Correspondance de Voltaire/1774/Lettre 9053

Correspondance de Voltaire/1774
Correspondance : année 1774GarnierŒuvres complètes de Voltaire, tome 48 (p. 565-567).
9053. — À M. D’ALEMBERT.
25 février.

Mon très-cher philosophe, la nature donne furieusement sur les doigts, à la fin de chaque hiver, aux vieilles pattes de Raton. Il a reçu ces jours-ci un avertissement très-sérieux ; c’est une des raisons péremptoires qui l’ont empêché de vous écrire ; et si, après cette raison, il pouvait en exister encore une, la voici : M. le marquis de Condorcet m’avait averti qu’il ne voulait plus recevoir de lettres par les bons offices d’un homme[1] qui était soupçonné de les ouvrir, soupçonné d’être espion, soupçonné d’être, d’être, etc. On s’est trop aperçu enfin que cette défiance de M. de Condorcet était très-fondée. Il n’était pas étonnant que Raton eût les pattes un peu brûlées, puisqu’il marchait depuis si longtemps sur des charbons ardents. Quel homme je vous avais recommandé ! quel présent je vous aurais fait ! j’en tremble encore… Mes lettres, fort inutiles, ont été lues par des personnes qui… Voilà autant de points que Beaumarchais en reproche à Mme Goezmann. Toute cette algèbre vous développera l’inconnue ; et cette inconnue est que nous sommes trop connus. Je n’en suis pas moins occupé de vous plaire. Καὶ μετὰ μὸν θάνατον, aliquid de tuo amico videbis quod ejus memoriam menti tuæ revocabit.

[Entrées de position des éléments]

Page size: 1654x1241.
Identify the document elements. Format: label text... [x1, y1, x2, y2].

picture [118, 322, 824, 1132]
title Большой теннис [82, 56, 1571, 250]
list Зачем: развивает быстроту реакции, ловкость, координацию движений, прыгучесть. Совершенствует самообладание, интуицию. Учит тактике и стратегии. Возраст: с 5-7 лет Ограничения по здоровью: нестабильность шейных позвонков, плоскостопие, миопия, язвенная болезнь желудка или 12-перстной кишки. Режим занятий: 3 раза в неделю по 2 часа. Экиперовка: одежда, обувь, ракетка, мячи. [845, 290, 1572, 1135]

— Consigne écrite —
Recopiez le passage de la lettre à D'Alembert qui commence par « Correspondance de Voltaire/1774/Lettre » et se poursuit jusqu'à « tome 48 (p. 565-567). ». Les entrées forment un ensemble distinct de la lettre.

— Résultat obtenu —
Correspondance de Voltaire/1774/Lettre 9053

Correspondance de Voltaire/1774
Correspondance : année 1774GarnierŒuvres complètes de Voltaire, tome 48 (p. 565-567).